= Hotfix =

Software update released outside the normal update cycle

A hotfix is a software update that is released outside the normal update cycle or intended to be applied to a live system, often to fix a bug.

Originally, hotfix referred to patching a hot system a production server that is actively serving clients. For development, such a change usually must be designed quickly and outside normal development processes, at relatively high cost and at the expense of other development effort. For the user, a hotfix is relatively risky since it is applied to a server without time for testing it. The risk of applying the hotfix must be weighed against the risk of not applying it. The problem to be fixed might be so critical that inaction is riskier than the potential loss of service.

Over time, the meaning has shifted to an update that is created with urgency or released outside the normal update cycle for the software.

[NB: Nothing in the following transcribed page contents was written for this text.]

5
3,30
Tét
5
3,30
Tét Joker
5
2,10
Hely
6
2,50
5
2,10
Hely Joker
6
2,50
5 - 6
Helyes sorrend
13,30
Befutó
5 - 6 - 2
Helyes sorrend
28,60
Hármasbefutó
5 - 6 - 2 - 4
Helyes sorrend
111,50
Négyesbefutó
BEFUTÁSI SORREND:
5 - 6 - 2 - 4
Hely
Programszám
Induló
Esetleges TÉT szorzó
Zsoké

Applying (installing) a hotfix generally involves the same process as any software update. Most modern operating systems and desktop applications can download and apply updates automatically. Network administrators may use software programs to automate and simplify applying updates to the machines they manage.

==Use by Microsoft==

Microsoft Corporation used the terms hotfix or quick-fix engineering update (QFE) but has stopped in favor of new terminology. Updates are either delivered in the general distribution release (GDR) channel or the limited distribution release (LDR) channel the latter synonymous with QFE. GDR updates receive extensive testing whereas LDR updates are meant to fix a certain problem in a small area and are not released to the general public. GDR updates may be received from the Windows Update service or the Microsoft Download Center but LDR updates must be received via Microsoft Support.